Start of Recorded information

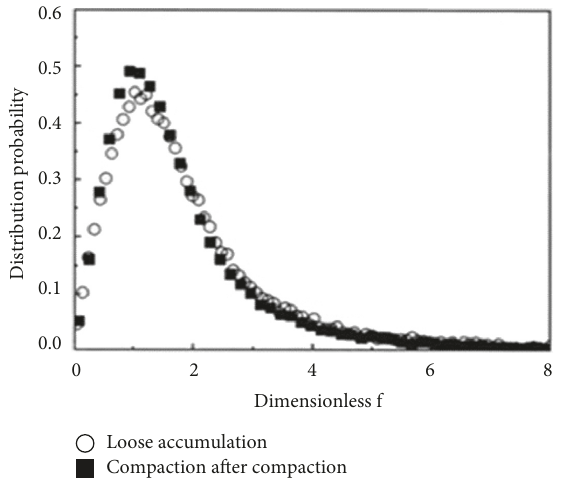
Figure 4: Distribution diagram of contact force between particles in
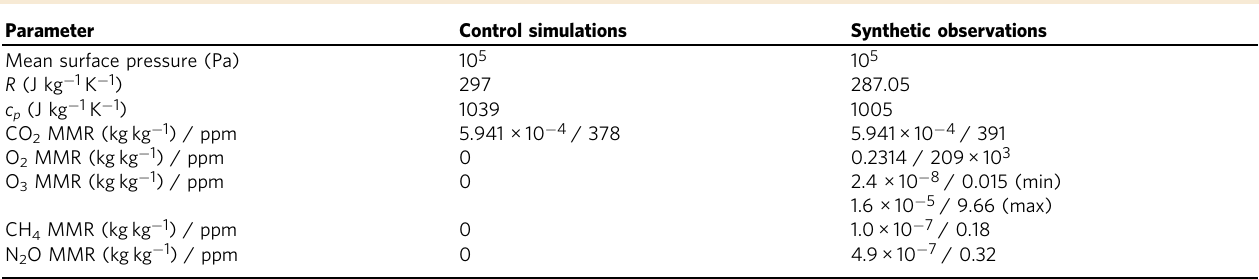
Table 2 Atmospheric parameters used in this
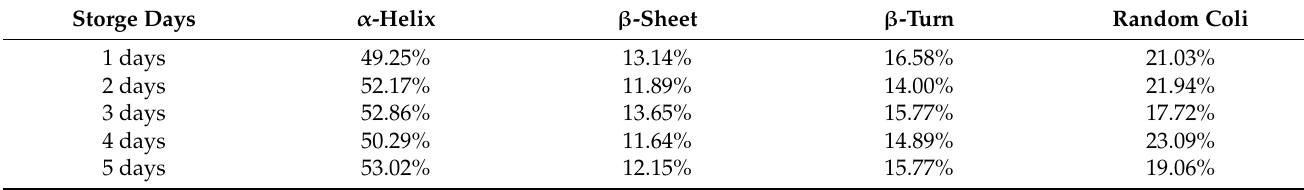
Table 3. Changes in the spatial protein content of rice protein when the relative humidity is 80% and the storage temperature is 35 ◦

End of Recorded information

=== Assigned task ===
The answer should consist of every line above, exact and free of images.

=== Answer space ===
Figure 4: Distribution diagram of contact force between particles in
Table 2 Atmospheric parameters used in this
Table 3. Changes in the spatial protein content of rice protein when the relative humidity is 80% and the storage temperature is 35 ◦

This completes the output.